Plant Curator was lucky enough to see Yoko Ono perform (music) at the Royal Festival Hall c.2005. She was a petit, yapping, avant-garde wonder, shiningly entertaining at that. She currently has a major retrospective of her career that spans five decades at Guggenheim Bilbao. It shows just how much she has achieved. She is her own woman, creating tirelessly in her own style, reiterating unarguable messages of peace and love. There is so very much to admire about her. Plant Curator today, is particularly drawn to her wishing trees and all that they represent.
There are no words to describe the power of trees, yet if you write a few of them down, on a little card and attach it to a branch, then you intuitively understand what they can do for you. If this happens collectively, with hundreds of other people, the power and energy of unified hope and thought, channelling through this plant is rather moving. The tree holds all that together for us and works its own special kind of plant magic.
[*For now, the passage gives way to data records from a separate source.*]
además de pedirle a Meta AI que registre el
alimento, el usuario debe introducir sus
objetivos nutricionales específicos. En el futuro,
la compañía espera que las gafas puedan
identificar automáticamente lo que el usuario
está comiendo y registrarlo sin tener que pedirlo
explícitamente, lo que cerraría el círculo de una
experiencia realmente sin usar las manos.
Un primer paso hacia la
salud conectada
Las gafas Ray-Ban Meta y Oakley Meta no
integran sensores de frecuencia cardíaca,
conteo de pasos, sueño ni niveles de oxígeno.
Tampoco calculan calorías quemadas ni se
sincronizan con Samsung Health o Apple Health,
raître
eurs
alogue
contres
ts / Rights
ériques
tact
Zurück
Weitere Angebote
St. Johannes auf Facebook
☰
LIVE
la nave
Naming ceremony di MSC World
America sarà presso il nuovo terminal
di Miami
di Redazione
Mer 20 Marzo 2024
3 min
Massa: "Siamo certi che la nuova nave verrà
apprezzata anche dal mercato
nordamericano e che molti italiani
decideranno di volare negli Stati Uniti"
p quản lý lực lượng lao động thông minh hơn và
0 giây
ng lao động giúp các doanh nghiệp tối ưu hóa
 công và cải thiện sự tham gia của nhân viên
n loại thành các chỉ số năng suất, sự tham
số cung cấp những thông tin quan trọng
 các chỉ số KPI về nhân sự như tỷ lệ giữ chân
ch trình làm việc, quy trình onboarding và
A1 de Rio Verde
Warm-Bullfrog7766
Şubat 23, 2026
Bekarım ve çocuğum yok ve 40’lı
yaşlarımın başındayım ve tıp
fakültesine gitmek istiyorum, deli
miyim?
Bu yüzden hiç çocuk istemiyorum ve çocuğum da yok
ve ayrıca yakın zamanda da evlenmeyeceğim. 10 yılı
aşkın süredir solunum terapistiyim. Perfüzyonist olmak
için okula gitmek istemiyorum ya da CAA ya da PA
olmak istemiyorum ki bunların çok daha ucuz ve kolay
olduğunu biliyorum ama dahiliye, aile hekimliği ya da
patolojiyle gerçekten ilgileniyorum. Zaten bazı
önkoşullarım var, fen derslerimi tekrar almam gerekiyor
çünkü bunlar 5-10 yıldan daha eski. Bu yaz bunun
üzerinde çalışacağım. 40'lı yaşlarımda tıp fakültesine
Since the 1990s the Wish Tree has played a significant part in many of Yoko Ono’s exhibitions. She had one installed in the Sculpture Garden of the Museum of Modern Art, New York and another in Washington, DC at the Hirshhorn Museum and Sculpture Garden, plus various other art exhibits. She also encourages others to create their own Wish Tree as a place to write their own personal messages for peace. When the trees are full she collects all the wishes together and sends them to the Imagine Peace Tower in Reykjavik, Iceland. She now has over a million there – imagine that.
Using trees in this way, as conduits, is not new and in different formats is a universal, spiritual, ancient practice, but Yoko Ono is keeping one valuable branch of it going for us.